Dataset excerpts
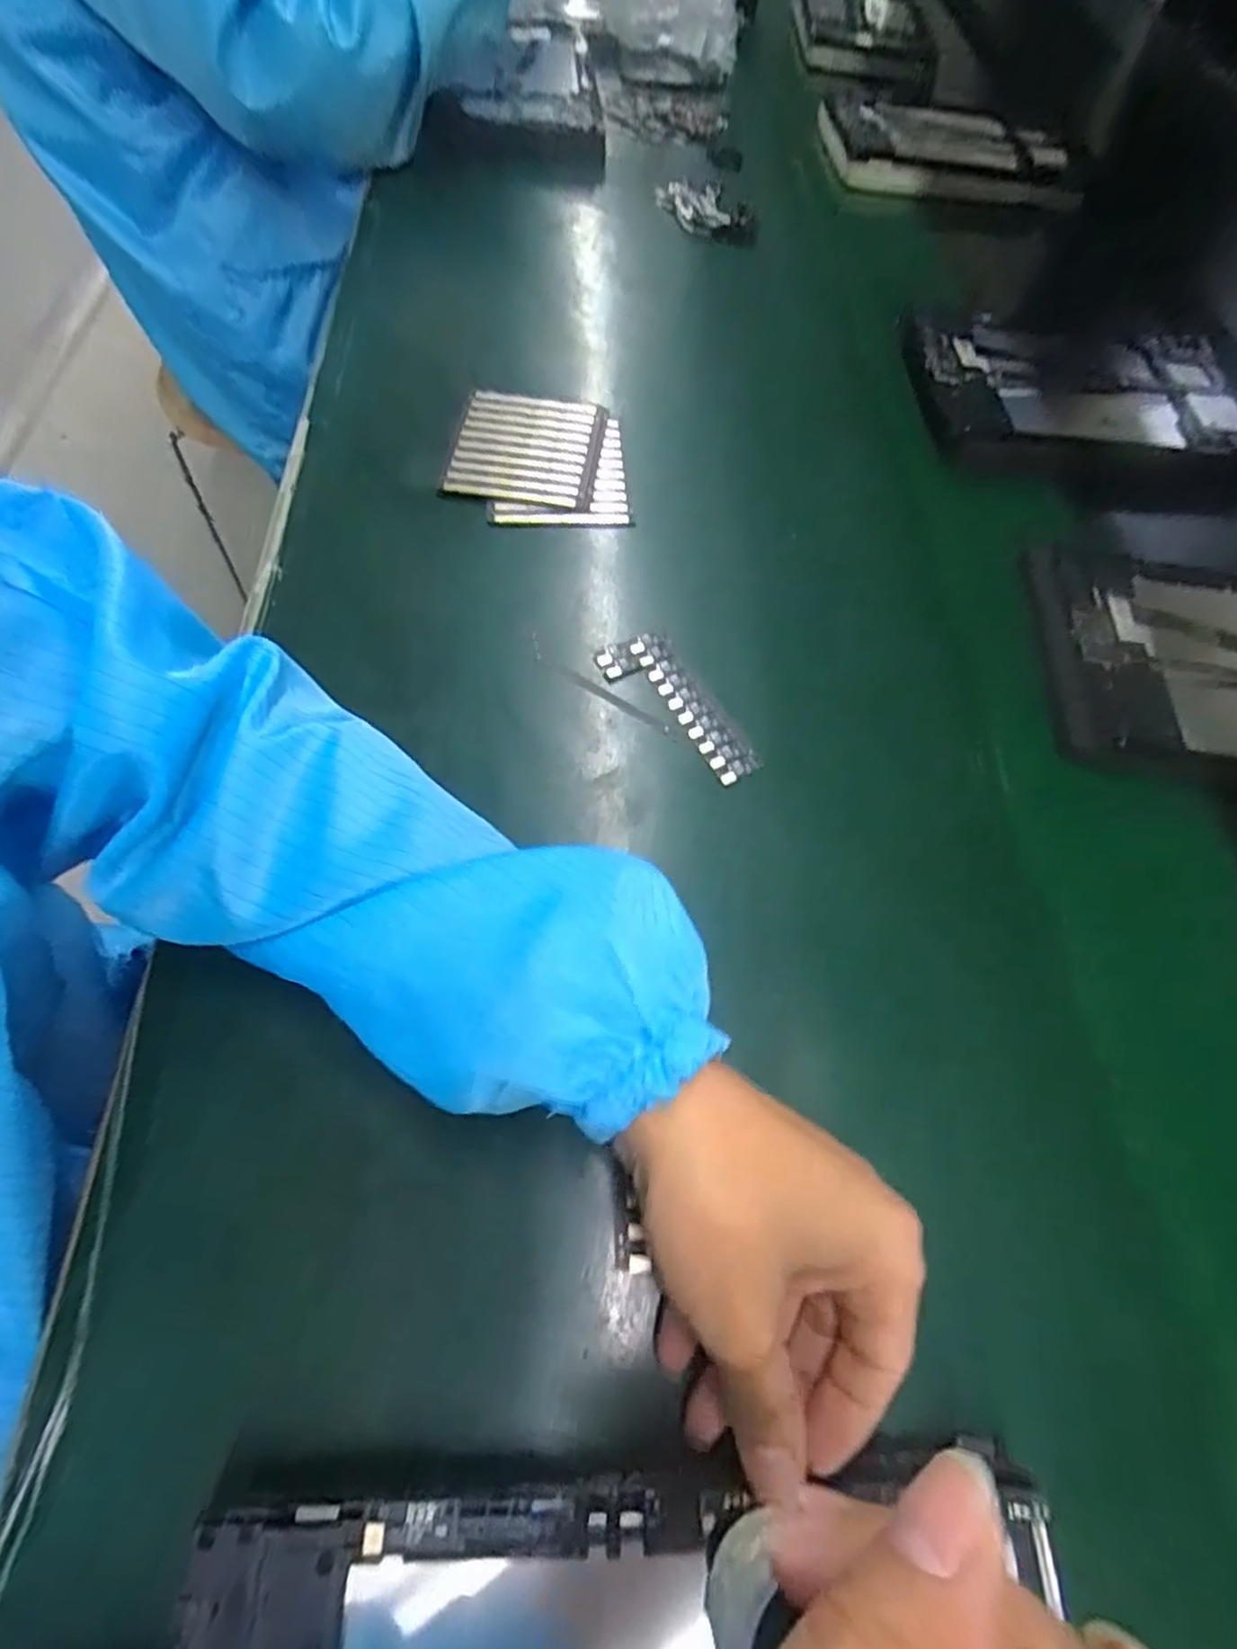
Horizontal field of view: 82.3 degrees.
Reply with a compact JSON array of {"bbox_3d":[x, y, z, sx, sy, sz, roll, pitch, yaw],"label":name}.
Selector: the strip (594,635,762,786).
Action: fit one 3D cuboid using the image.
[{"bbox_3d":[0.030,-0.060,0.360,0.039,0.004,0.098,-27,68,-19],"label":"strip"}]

TASK REQUIREMENTS. Write out the data exactly, and exclude every picture it holds.

EXERCISE RESULT.
Horizontal field of view: 82.3 degrees.
Reply with a compact JSON array of {"bbox_3d":[x, y, z, sx, sy, sz, roll, pitch, yaw],"label":name}.
Selector: the strip (594,635,762,786).
Action: fit one 3D cuboid using the image.
[{"bbox_3d":[0.030,-0.060,0.360,0.039,0.004,0.098,-27,68,-19],"label":"strip"}]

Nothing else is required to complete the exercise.